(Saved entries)
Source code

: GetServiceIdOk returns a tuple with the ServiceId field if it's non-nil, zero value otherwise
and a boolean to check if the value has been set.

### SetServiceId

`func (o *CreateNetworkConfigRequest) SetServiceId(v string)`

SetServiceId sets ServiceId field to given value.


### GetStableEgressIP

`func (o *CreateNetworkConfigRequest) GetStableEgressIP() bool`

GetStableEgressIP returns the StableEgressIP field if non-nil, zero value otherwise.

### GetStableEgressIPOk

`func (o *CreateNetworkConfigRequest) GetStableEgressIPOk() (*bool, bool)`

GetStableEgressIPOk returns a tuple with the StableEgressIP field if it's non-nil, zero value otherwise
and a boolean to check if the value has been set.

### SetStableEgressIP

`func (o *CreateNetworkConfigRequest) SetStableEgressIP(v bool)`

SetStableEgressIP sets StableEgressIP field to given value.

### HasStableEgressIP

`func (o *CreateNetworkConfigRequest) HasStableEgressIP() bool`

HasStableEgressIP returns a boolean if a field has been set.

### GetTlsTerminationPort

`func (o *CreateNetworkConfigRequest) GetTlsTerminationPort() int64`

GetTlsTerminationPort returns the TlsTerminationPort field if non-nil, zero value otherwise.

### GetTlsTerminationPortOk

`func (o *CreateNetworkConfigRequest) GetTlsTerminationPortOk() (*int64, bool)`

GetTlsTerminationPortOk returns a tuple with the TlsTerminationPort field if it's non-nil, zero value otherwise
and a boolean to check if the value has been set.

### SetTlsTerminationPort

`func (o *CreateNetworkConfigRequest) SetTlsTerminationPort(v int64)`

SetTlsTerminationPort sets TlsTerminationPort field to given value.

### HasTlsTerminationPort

> [PROBLEM STATEMENT]: Please retype all of the records above exactly as they are.

> [WRITTEN SOLUTION]:
Source code

: GetServiceIdOk returns a tuple with the ServiceId field if it's non-nil, zero value otherwise
and a boolean to check if the value has been set.

### SetServiceId

`func (o *CreateNetworkConfigRequest) SetServiceId(v string)`

SetServiceId sets ServiceId field to given value.


### GetStableEgressIP

`func (o *CreateNetworkConfigRequest) GetStableEgressIP() bool`

GetStableEgressIP returns the StableEgressIP field if non-nil, zero value otherwise.

### GetStableEgressIPOk

`func (o *CreateNetworkConfigRequest) GetStableEgressIPOk() (*bool, bool)`

GetStableEgressIPOk returns a tuple with the StableEgressIP field if it's non-nil, zero value otherwise
and a boolean to check if the value has been set.

### SetStableEgressIP

`func (o *CreateNetworkConfigRequest) SetStableEgressIP(v bool)`

SetStableEgressIP sets StableEgressIP field to given value.

### HasStableEgressIP

`func (o *CreateNetworkConfigRequest) HasStableEgressIP() bool`

HasStableEgressIP returns a boolean if a field has been set.

### GetTlsTerminationPort

`func (o *CreateNetworkConfigRequest) GetTlsTerminationPort() int64`

GetTlsTerminationPort returns the TlsTerminationPort field if non-nil, zero value otherwise.

### GetTlsTerminationPortOk

`func (o *CreateNetworkConfigRequest) GetTlsTerminationPortOk() (*int64, bool)`

GetTlsTerminationPortOk returns a tuple with the TlsTerminationPort field if it's non-nil, zero value otherwise
and a boolean to check if the value has been set.

### SetTlsTerminationPort

`func (o *CreateNetworkConfigRequest) SetTlsTerminationPort(v int64)`

SetTlsTerminationPort sets TlsTerminationPort field to given value.

### HasTlsTerminationPort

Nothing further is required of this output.